After the patrol, Marines set up a defensive position and repelled an attack. Then they completed a timed 9-mile hike to a range where they conducted a live-fire attack, and a 3-mile march to another range where they concluded the competition with a known-distance shoot. 

“It is what every infantryman should be able to do — offense, defense, patrolling, basic 03 infantry knowledge [and] physical fitness,” Todd said. “There were no curve balls. It comes down to how proficient you are and showing that you have the ability and tenacity to push through adversity.”

Just because it was straightforward didn’t mean it wasn’t challenging, though. That hardship built unit cohesion, said Staff Sgt. Matthew Kohler, who helped coordinate the competition as the operations chief for 1st Marine Division Schools. 

“The camaraderie it built between squads was immense, even for the guys that didn’t win,” he said.

That was especially true during the 9-mile hike, he said.

“That is where I saw them push the hardest and saw teamwork, as some Marines carried others’ packs because of exhaustion,” he said. 


1st Marine Division holds the first super squad competition in 15 years
A rifleman identifies a target through his rifle combat optic during the Super Squad Competition on June 30 aboard Marine Corps Base Camp Pendleton, Calif. The Marines and Sailors tested their abilities to conduct infantry operations for the title of super squad.
Photo Credit: Cpl. William Perkins/Marine Corps

The squad didn’t conduct extra training to prepare for the competitions, Todd said, but was ready because of its predeployment workup as the Marines prepare to deploy to the Middle East with Special Purpose Marine Air-Ground Task Force–Crisis Response–Central Command. 

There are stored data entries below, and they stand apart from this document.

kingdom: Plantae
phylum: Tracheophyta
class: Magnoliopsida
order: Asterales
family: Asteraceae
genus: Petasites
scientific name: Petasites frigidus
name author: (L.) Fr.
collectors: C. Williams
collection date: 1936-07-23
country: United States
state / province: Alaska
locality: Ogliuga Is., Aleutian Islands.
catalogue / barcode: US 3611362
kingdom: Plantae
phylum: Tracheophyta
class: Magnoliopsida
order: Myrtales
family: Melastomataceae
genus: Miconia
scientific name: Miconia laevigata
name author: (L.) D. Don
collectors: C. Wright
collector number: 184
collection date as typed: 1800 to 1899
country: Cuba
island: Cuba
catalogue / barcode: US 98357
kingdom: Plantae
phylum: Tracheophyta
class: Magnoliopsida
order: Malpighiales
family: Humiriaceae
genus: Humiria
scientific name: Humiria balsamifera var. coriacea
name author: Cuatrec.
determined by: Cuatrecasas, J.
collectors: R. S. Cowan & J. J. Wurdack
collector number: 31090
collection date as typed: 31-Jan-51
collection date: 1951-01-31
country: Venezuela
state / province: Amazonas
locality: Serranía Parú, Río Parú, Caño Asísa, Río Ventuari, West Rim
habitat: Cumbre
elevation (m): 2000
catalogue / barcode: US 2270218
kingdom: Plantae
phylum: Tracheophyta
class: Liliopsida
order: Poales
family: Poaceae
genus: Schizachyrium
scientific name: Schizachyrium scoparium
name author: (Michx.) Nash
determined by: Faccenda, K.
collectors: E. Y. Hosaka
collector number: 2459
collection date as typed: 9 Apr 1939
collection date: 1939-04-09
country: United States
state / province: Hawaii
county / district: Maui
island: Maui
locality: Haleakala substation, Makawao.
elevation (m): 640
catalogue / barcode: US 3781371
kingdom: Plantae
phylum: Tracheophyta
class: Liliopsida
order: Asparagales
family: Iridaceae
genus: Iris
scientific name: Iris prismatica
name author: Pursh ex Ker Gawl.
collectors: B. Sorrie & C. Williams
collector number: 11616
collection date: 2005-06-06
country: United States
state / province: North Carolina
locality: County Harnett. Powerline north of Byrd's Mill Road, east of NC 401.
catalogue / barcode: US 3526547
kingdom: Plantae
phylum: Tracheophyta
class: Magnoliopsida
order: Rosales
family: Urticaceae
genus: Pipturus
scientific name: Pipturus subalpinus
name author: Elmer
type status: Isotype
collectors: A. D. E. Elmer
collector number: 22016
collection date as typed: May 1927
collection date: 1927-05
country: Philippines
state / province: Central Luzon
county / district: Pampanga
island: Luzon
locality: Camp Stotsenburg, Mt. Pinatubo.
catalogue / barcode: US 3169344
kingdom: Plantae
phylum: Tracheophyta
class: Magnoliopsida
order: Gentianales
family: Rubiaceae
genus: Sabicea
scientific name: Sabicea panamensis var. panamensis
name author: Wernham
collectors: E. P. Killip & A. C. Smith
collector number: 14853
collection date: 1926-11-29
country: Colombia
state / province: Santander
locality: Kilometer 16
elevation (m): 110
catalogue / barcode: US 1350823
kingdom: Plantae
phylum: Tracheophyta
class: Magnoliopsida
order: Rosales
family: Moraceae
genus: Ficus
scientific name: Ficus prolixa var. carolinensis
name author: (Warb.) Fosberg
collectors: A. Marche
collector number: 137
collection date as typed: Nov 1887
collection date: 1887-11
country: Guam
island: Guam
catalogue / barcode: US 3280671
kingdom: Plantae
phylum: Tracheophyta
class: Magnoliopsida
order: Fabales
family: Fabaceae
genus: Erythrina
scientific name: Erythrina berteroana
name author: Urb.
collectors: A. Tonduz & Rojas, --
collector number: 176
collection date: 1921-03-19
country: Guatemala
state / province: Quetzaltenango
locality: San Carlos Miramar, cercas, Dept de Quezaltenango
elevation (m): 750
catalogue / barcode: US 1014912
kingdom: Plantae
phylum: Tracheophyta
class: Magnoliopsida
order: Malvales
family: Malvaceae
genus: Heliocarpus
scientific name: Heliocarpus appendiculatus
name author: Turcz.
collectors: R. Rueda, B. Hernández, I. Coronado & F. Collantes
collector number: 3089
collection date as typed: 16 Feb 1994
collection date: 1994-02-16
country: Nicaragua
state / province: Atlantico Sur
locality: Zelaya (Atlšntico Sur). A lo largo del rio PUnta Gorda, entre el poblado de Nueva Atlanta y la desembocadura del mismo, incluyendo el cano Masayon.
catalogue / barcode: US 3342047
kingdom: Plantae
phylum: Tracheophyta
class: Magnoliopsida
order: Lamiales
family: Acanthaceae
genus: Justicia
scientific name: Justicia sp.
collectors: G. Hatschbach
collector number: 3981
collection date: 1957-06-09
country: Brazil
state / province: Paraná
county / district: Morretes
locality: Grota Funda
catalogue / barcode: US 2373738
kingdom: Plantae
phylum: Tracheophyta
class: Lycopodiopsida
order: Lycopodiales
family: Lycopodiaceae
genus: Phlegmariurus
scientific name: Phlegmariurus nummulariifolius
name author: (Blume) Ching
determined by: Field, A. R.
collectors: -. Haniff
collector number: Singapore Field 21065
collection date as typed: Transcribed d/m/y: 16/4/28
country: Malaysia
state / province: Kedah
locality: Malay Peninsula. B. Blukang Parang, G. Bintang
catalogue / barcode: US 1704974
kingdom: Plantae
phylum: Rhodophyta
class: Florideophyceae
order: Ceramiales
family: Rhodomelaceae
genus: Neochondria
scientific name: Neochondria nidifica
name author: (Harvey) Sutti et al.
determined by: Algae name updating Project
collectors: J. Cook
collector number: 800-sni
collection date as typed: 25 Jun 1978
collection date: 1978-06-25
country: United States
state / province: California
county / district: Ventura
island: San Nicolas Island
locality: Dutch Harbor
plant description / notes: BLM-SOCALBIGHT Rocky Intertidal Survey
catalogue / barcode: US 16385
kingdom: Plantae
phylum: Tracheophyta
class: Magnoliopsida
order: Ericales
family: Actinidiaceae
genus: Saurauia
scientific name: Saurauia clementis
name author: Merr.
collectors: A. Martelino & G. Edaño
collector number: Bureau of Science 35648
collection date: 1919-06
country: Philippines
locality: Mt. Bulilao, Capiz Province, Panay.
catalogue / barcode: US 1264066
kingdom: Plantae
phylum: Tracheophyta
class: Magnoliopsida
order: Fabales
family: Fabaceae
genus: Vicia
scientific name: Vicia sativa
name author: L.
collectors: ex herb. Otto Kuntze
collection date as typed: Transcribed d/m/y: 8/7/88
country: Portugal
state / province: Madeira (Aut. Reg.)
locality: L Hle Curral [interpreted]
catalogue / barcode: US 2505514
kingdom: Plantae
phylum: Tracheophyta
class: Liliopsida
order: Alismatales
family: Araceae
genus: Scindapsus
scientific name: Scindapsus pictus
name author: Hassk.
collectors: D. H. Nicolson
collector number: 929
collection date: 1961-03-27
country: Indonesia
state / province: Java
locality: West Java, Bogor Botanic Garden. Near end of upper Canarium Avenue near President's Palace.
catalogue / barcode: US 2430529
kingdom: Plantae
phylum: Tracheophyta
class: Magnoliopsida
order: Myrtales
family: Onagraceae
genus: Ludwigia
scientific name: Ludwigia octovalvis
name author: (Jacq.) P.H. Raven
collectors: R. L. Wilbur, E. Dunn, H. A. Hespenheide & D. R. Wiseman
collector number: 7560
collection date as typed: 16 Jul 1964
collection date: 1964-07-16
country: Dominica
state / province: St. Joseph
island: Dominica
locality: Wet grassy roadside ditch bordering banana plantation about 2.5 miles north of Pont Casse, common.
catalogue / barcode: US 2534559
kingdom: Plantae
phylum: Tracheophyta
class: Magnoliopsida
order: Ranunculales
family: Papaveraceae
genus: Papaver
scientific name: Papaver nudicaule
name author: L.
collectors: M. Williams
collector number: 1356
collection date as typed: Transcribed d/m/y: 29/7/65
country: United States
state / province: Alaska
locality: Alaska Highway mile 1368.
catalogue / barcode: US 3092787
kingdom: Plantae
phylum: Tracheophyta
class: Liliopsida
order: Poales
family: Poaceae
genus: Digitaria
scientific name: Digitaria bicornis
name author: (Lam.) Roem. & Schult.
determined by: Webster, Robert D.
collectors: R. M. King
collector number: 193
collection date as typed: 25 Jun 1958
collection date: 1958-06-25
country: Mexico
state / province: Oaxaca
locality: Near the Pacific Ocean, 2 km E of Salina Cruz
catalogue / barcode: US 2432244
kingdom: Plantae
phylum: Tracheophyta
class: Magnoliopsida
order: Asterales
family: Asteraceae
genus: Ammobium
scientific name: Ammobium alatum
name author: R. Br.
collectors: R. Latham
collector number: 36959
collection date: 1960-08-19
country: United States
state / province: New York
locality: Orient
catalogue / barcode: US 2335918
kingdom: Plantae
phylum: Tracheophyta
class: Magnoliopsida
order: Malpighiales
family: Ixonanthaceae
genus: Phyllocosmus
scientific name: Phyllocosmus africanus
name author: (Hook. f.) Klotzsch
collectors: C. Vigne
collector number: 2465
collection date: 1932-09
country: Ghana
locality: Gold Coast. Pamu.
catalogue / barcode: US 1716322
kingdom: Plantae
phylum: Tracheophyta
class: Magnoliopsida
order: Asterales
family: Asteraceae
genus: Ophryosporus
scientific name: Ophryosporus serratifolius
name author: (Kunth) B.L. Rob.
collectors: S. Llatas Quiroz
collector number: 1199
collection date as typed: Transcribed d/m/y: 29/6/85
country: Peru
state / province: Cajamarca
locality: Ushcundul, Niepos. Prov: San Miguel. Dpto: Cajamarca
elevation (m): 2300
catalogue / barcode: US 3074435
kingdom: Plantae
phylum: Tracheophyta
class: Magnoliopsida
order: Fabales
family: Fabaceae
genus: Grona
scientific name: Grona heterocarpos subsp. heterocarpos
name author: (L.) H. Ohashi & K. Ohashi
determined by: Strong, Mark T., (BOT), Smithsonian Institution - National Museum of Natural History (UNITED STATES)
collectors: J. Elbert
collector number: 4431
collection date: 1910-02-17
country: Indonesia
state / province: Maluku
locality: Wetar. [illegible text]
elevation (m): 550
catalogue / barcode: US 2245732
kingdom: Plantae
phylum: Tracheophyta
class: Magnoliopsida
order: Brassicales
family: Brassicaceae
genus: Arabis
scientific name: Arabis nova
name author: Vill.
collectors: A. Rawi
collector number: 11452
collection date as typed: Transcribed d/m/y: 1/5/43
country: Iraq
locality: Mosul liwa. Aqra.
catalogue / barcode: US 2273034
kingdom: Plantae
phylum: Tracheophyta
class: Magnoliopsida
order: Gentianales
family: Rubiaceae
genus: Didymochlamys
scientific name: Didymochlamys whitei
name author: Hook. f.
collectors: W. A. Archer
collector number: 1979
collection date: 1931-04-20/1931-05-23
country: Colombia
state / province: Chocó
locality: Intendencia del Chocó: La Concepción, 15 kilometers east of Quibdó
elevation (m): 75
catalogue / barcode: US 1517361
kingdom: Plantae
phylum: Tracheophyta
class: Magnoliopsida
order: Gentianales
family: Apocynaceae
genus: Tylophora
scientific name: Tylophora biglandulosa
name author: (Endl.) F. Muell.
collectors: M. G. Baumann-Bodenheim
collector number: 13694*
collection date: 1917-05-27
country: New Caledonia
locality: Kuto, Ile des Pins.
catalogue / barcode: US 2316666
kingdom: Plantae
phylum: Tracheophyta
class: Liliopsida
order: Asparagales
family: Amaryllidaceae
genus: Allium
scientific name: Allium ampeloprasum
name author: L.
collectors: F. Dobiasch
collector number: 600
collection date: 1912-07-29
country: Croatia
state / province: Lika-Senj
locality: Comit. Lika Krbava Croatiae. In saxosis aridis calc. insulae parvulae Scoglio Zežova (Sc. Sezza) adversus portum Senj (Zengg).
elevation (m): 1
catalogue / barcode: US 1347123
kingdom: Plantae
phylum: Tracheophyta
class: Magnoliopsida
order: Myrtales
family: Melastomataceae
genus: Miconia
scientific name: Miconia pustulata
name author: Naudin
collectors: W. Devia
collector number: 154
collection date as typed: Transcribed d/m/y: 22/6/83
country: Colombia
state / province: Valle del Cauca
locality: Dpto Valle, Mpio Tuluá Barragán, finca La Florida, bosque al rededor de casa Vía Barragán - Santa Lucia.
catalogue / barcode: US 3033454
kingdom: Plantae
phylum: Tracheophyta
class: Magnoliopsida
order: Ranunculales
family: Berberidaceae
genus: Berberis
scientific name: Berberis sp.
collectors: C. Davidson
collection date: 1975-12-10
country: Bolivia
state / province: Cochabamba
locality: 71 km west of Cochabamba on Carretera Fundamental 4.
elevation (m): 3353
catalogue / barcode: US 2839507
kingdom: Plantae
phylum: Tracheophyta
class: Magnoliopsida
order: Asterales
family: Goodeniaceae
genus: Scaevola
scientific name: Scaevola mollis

The toughest challenges the squad had to overcome were the differences in terrain, elevation and humidity between Marine Corps Air Ground Combat Center in Twentynine Palms, where 1/7 is based, and Camp Pendleton, where the competition was held.

Super Squad competitions have taken many forms since they were first introduced in 1957. At one time, the division winners would travel to Quantico, Virginia, to square off for bragging rights as the best squad in the entire Marine Corps. While Super Squads are now limited to the division level, some Marines hope Corps-wide competitions return.

“Before the war, all divisions competed against each other and were hosted by the commandant. … We definitely look forward to fostering that competition across all four divisions in the future,” said Chief Warrant Officer 2 Jeffrey Bohn, the 1/7 battalion gunner.

Whether that will happen remains unclear. But those who win the division competitions can still count themselves among an elite few as they earn the right to wear the gold-plated Annual Rifle Squad Practice Competition Badge alongside marksmanship badges. 

Many Marines don’t recognize the badge, said Cpl. Johnathan Bush, one of the winning squad’s fire team leaders, but it is something he wears with pride and honor, he said.

Kohler believes that as more Marines learn about the badge, it’s likely to motivate more infantrymen to want to compete for one of their own. 

“I think that will make them hungry,” he said. “It is another distinguishing mark to show you are the best.” 

The Super Squad competition for 3rd Marine Division will be held Aug. 28-Sept. 4. The 2nd Marine Division held its second Super Squad June 17-19.